Le carton
C’est le troisième verre de thé chaud et parfumé aux herbes orientales que je sirote en compagnie du Chibani, mon vieillard de père.
Papa s’est réveillé de mauvaise humeur et je sais pourquoi. Je sais que c’est toujours dur de se quitter. Quitter ce qu’on aime est affreux et j’en sais quelque chose. Je suis triste moi aussi. Ce soir je prendrai le train pour rentrer chez moi.

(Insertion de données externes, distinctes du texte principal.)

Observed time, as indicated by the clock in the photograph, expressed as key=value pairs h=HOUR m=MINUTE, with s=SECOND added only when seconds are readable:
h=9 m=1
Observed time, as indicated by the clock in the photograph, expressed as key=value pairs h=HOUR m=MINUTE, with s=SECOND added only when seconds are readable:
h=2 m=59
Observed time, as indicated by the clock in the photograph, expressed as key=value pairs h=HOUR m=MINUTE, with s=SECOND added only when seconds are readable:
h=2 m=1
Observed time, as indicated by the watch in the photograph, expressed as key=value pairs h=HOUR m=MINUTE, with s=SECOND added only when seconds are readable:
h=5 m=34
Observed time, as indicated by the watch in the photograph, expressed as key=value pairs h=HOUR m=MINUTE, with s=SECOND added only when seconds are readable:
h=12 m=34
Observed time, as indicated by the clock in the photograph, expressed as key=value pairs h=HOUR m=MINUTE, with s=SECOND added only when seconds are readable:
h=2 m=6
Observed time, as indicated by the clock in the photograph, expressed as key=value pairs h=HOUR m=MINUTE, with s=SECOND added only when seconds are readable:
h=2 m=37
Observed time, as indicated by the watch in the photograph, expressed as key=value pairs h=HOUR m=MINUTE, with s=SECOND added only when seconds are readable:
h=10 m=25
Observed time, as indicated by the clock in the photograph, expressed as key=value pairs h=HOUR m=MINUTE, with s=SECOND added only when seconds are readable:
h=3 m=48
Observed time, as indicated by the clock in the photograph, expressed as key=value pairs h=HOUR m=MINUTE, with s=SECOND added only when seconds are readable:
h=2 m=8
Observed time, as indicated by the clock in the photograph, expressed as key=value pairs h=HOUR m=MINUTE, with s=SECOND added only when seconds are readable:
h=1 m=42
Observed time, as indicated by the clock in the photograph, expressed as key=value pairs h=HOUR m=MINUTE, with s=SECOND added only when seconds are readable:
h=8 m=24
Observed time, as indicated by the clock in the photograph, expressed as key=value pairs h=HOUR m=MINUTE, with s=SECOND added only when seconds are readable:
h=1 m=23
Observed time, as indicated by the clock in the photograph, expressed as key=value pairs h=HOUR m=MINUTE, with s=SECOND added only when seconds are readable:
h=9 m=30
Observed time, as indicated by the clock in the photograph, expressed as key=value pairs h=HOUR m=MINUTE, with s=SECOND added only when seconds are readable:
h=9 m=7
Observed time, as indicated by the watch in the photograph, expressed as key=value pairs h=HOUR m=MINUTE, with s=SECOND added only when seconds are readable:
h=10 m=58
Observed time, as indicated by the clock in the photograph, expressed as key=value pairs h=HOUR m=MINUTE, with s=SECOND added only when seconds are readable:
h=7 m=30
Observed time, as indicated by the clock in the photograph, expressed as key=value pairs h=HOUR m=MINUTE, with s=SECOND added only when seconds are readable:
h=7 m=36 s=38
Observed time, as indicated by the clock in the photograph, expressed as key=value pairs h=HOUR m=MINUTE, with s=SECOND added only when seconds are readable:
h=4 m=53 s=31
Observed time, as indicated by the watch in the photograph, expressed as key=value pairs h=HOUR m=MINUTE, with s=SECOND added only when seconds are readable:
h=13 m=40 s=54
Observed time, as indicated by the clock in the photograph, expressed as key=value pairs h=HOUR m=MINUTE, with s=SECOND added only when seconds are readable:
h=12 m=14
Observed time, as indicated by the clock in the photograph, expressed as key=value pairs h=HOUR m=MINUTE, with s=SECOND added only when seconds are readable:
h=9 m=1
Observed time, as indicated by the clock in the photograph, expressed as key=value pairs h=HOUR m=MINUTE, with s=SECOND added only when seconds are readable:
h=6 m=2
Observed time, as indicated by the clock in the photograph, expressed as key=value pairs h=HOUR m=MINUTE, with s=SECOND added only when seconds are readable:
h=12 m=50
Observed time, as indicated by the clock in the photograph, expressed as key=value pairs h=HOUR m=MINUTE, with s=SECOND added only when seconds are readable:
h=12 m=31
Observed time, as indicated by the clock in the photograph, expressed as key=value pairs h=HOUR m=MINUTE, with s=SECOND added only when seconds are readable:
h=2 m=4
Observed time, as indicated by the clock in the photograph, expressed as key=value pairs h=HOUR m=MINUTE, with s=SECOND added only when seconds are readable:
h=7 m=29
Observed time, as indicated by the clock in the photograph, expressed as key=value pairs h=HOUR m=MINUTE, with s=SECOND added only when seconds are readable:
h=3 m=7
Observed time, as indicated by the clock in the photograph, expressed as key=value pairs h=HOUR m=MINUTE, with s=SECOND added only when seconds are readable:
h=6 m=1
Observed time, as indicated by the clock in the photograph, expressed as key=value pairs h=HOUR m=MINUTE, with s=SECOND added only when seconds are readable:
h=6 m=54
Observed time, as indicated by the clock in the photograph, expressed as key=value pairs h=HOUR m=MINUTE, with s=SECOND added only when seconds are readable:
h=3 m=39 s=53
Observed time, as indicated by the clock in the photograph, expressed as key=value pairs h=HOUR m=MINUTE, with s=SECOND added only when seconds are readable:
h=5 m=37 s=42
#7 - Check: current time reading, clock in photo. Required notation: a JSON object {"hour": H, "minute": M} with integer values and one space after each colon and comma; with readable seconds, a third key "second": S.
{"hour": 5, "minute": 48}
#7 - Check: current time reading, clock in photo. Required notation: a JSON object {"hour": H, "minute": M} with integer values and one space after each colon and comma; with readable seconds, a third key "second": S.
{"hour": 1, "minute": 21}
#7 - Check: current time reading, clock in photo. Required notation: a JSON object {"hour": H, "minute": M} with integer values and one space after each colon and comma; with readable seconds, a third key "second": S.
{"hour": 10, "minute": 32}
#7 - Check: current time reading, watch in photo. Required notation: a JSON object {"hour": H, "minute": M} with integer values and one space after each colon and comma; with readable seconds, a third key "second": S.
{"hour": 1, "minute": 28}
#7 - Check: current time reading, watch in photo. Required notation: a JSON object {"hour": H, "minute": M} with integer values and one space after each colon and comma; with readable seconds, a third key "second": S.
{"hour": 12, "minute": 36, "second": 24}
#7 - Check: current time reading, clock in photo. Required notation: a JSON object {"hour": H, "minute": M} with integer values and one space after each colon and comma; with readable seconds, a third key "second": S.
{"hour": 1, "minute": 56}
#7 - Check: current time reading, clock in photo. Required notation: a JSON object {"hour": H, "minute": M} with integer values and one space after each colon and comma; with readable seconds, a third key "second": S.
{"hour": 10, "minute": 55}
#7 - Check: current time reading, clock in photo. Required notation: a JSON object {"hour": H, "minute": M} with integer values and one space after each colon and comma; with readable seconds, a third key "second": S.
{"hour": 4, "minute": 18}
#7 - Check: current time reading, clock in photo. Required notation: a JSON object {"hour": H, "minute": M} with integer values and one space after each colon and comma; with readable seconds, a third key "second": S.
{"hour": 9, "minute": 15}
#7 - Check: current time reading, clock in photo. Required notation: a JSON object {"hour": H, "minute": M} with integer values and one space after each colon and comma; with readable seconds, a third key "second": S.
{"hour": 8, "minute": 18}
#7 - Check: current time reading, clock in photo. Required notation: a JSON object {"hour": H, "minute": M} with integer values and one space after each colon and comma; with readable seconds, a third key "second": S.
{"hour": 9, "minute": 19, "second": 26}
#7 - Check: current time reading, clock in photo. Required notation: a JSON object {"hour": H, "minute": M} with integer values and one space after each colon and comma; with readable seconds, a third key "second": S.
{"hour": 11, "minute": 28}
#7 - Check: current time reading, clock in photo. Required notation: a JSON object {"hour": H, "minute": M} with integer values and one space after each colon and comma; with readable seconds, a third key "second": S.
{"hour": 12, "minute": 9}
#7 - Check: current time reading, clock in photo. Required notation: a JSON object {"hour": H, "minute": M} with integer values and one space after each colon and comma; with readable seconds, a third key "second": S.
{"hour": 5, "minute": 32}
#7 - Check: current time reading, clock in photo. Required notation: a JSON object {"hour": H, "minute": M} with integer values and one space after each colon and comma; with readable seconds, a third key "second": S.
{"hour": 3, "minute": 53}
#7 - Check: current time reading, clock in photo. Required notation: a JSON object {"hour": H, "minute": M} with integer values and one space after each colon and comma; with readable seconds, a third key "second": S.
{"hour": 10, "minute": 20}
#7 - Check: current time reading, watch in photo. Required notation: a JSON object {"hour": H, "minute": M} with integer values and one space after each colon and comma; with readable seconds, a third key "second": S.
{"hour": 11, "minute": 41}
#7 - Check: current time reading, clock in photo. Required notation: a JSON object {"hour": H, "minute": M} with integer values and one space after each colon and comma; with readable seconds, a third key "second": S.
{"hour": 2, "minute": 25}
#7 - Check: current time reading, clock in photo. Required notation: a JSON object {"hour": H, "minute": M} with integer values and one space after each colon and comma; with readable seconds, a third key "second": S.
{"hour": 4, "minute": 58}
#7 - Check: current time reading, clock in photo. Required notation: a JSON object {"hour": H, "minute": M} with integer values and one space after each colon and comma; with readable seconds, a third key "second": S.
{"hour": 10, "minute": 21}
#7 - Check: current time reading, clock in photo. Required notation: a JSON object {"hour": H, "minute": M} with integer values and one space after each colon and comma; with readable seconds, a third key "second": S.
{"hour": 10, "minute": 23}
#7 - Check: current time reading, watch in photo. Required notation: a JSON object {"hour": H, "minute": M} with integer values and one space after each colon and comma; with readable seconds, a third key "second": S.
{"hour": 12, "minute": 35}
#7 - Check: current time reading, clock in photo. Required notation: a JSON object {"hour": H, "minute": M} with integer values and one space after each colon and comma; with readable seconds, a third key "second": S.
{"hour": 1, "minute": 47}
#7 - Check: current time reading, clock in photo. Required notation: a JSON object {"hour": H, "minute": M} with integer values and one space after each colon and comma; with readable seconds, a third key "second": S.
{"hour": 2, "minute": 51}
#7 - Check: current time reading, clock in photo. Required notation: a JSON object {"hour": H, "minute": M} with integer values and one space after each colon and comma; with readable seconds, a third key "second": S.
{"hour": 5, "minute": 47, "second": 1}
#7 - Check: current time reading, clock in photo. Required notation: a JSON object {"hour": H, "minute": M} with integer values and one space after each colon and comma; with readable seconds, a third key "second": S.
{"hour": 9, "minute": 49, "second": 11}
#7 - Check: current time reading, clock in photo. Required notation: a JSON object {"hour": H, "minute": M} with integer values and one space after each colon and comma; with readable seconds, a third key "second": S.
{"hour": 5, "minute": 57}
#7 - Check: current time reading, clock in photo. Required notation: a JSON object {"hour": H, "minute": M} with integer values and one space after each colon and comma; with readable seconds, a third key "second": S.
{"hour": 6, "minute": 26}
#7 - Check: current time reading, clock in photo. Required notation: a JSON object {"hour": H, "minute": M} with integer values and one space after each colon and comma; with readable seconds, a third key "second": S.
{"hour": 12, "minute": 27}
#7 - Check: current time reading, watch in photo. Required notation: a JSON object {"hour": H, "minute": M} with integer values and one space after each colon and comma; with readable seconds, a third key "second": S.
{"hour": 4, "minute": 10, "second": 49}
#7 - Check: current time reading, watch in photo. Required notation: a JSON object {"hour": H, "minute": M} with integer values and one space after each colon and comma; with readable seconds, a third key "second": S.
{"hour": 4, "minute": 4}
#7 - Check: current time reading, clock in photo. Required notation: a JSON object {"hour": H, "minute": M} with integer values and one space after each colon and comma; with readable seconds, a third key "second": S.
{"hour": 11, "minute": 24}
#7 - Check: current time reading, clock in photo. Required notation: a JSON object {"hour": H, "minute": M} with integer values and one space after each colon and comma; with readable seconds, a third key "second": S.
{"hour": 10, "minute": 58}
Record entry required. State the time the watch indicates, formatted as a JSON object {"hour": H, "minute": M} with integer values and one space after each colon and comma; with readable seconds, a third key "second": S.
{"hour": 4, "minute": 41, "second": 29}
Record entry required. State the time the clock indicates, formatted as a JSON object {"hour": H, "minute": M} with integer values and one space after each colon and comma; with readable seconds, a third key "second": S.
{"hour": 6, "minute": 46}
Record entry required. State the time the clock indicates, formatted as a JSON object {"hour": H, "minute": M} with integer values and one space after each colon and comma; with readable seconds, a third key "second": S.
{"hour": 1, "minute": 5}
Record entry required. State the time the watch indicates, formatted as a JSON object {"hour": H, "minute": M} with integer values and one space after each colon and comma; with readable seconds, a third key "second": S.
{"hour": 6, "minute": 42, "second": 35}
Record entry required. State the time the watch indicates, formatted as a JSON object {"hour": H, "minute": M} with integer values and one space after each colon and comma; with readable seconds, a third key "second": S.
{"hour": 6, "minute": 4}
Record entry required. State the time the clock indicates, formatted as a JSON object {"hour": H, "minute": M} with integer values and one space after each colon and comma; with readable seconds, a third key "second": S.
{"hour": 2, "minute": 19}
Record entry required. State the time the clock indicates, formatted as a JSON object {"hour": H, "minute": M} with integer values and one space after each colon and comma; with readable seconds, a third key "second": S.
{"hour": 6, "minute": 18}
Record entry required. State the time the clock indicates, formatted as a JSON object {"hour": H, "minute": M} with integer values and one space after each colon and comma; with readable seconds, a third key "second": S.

Au fond de la cuisine, la compagne de mon père est entrain de faire cuire le pain. Il sent fort et très bon, je recevrai le premier morceau une fois cuit que je mangerai encore brulant.
Le Chibani a les yeux fixé sur le carton.
« Papa ! ». Aucune réponse.
Le voilà qui se lève et se dirige vers le patio andalou. Il commence ses va et vient en petits pas, s’appuyant sur sa canne. On dirait un enfant qui apprend à faire ses premiers pas.
Je tente ma chance une deuxième fois auprès de lui. Silence.
Il a du chagrin, je le sais, je le sens… je suis angoissée.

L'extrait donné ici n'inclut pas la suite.